If your body is creating antibodies to your thyroid, this antibody test will come back positive. The therapy for this is medication and you’ll need to address the autoimmune condition by doing everything that you can to reduce inflammation in the body.  Addressing your gut health by removing known food sensitivities/allergies and reducing your daily stress, getting plenty of rest, and leading an active lifestyle can all help.

Is Bioidentical HRT Suitable to Improve Your Thyroid Function?

Bioidentical hormone replacement treatment can help enhance the lives of men and women experiencing thyroid issues. It comes as a surprise to many to find that bioidentical hormone replacement treatment has been around for just about a century. It’s an age-reversing method intended to address hormone imbalance, including the substitution of progesterone, estrogen and testosterone; coordinated at turning around existing thyroid issues and enhancing the general wellbeing.

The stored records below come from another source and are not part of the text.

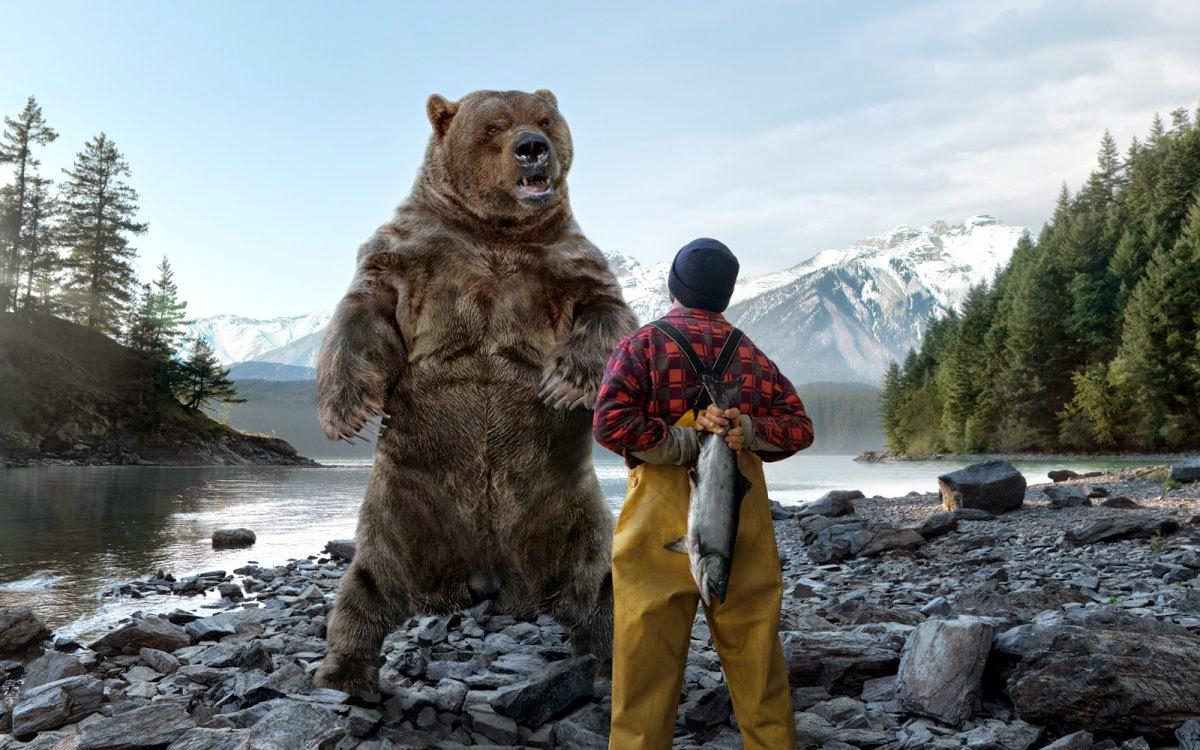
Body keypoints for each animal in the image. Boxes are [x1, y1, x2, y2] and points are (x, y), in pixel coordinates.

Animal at [313, 88, 637, 695]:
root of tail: (490, 581)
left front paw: (562, 382)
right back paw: (343, 671)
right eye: (494, 126)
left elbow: (606, 310)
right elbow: (364, 314)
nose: (532, 148)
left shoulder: (567, 261)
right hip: (400, 517)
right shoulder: (410, 252)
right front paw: (349, 413)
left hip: (576, 521)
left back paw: (613, 663)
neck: (495, 230)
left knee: (603, 592)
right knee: (364, 588)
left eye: (545, 120)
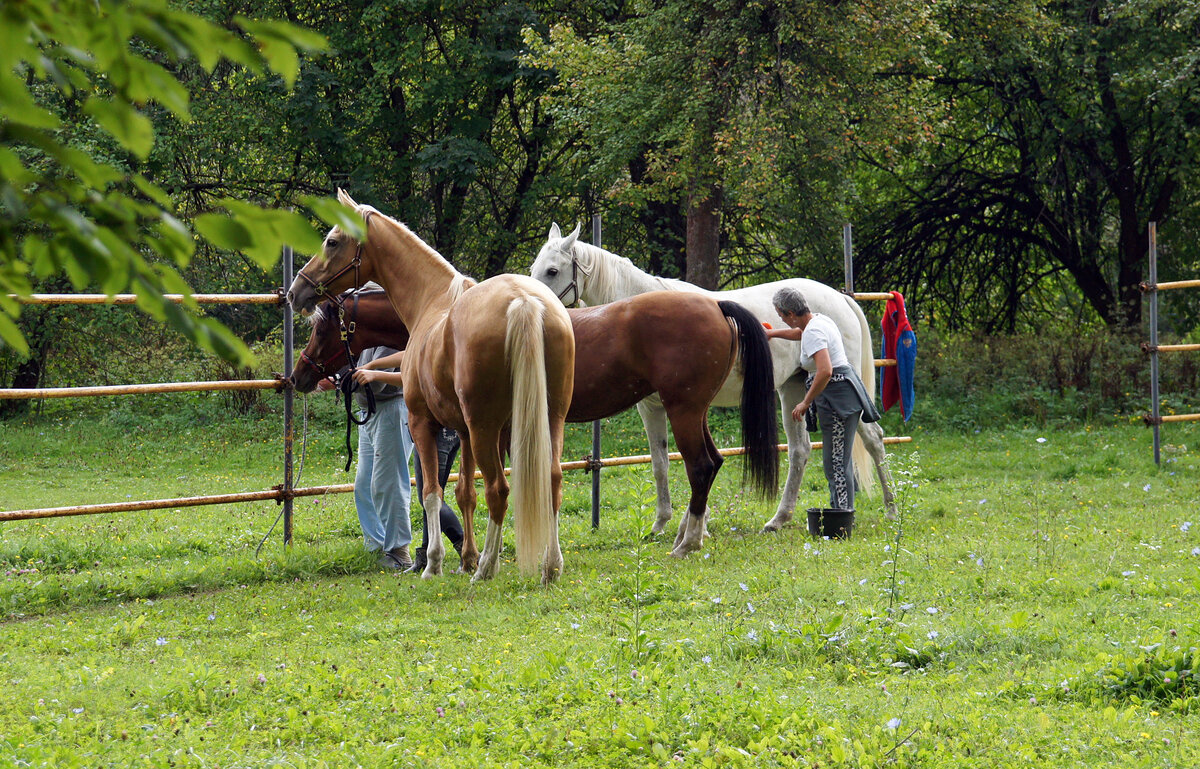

This can include maintaining weight, augmenting the male and female libido, muscle improvement and a reduction in many other hormone imbalance symptoms.

If you have any symptoms of hyperthyroidism or other thyroid related issues, consider bioidentical HRT consultation for enhanced wellbeing.

Doctor’s Note

It is always important to work closely with a medicine practitioner that looks past just conventional tests when treating your thyroid.  Getting your thyroid back into balance with a custom approach that addresses your individual needs is the best way to bring your thyroid back into balance.  Quite often, this involves looking at the bigger picture to see if there is a hormone imbalance at play.